Oui. Maintenant le métier de light designer est un métier officiel. Dans toutes les grandes productions il y a des  « light designers ». On est toujours un peu la dernière roue du carrosse – le dernier élément – c’est toujours compliqué – il faut que le metteur en scène dit non je le veux sinon. Un décorateur c’est d’office. l’ y a tjrs un décorateur et un costumier. Un éclairagiste c’est plus compliqué.  Et puis pour travailler dans les grandes maisons, il faut avoir une certaine réputation sinon le théâtre dit non on a déjà un éclairagiste.

 

Donc c’est pour ça que dès que vous entrez dans un grand opéra comme à Zurich ou à Berlin que vous y restez. Ils veulent vous garder, j’imagine.

J’étais freelance pendant 15 ans. De ne pas savoir si on va vraiment travailler l’année prochaine… C’est difficile bien entendu on est plus libre mais d’un autre coté pour bien connaitre son métier il faut vivre 15 ans dans un théâtre tous les jours parce qu’on sait ce qui se passe, on sait ce qui ne marche pas, on sait ce qui ne marche pas.

 

Parce que vous connaissez l’espace intimement?

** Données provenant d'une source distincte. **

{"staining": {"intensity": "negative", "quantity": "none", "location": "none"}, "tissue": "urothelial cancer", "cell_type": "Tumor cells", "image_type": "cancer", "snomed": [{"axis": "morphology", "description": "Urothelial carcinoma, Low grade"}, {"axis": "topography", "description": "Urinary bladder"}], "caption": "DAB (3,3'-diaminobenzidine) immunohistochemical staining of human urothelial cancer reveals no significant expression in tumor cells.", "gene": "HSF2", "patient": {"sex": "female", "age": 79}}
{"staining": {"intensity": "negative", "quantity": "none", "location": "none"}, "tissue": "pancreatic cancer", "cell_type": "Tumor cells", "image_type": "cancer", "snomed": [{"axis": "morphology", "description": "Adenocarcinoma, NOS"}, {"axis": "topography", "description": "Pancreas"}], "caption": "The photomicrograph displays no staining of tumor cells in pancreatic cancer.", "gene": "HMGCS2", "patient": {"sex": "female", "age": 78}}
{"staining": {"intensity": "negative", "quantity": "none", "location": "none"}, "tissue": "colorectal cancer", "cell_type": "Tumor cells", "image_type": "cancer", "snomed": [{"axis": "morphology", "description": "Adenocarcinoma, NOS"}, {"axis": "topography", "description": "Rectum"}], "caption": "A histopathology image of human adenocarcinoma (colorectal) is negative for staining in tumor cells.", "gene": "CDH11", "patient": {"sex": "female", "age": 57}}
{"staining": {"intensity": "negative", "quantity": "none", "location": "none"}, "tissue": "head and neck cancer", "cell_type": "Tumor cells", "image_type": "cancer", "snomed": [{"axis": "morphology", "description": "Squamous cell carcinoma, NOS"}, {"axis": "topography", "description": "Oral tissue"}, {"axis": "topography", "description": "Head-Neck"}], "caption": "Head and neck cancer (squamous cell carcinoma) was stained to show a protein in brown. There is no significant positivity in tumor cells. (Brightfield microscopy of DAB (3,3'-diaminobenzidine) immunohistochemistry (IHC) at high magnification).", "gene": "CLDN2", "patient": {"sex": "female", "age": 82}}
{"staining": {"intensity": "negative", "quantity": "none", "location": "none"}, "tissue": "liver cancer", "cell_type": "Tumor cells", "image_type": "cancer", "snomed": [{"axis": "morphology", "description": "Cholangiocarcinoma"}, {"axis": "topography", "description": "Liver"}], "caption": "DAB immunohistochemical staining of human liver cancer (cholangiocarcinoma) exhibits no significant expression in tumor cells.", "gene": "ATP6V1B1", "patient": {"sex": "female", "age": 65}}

Voilà, on connait les problèmes techniques, on peut faire ses expériences, on peut choisir soi-même. Quand on va dans un théâtre, il faut un peu travailler avec le matériel qu’il y a là. S’il y a des choses qu’on veut qui n’y sont pas là, on ne les a pas toujours. Tandis que quand on est chef – j’étais chef a l’opéra-comique à Berlin pendant 17 ans – donc j’ai fait la maison comme moi je voulais. Je pouvais faire ma cuisine avec les choses qui m’intéressaient. Donc c’est très important.

Komische Oper Berlin
Komische Oper Berlin

On voit d’ailleurs chez les collègues qui sont freelance qu’ils ont parfois la difficulté à s’adapter à un autre théâtre. Les théâtres en France sont très très mal-équipés. Zurich bien entendu c’est le top du top. En Allemagne, il y a des choses dans les théâtres dans les villes plus petites ou le théâtre est très en arrière. Il y a des investissements qui n’ont pas encore été faites, etcetera. Donc c’est toujours un peu compliqué. Quand on est chez soi, on ne peut pas se plaindre. On a ce qu’on veut,

 

Son travail sur Le Coq d’Or

 

Pour parler un peu de l’opéra Le Coq d’Or, comment a été votre expérience de travailler sur cette production?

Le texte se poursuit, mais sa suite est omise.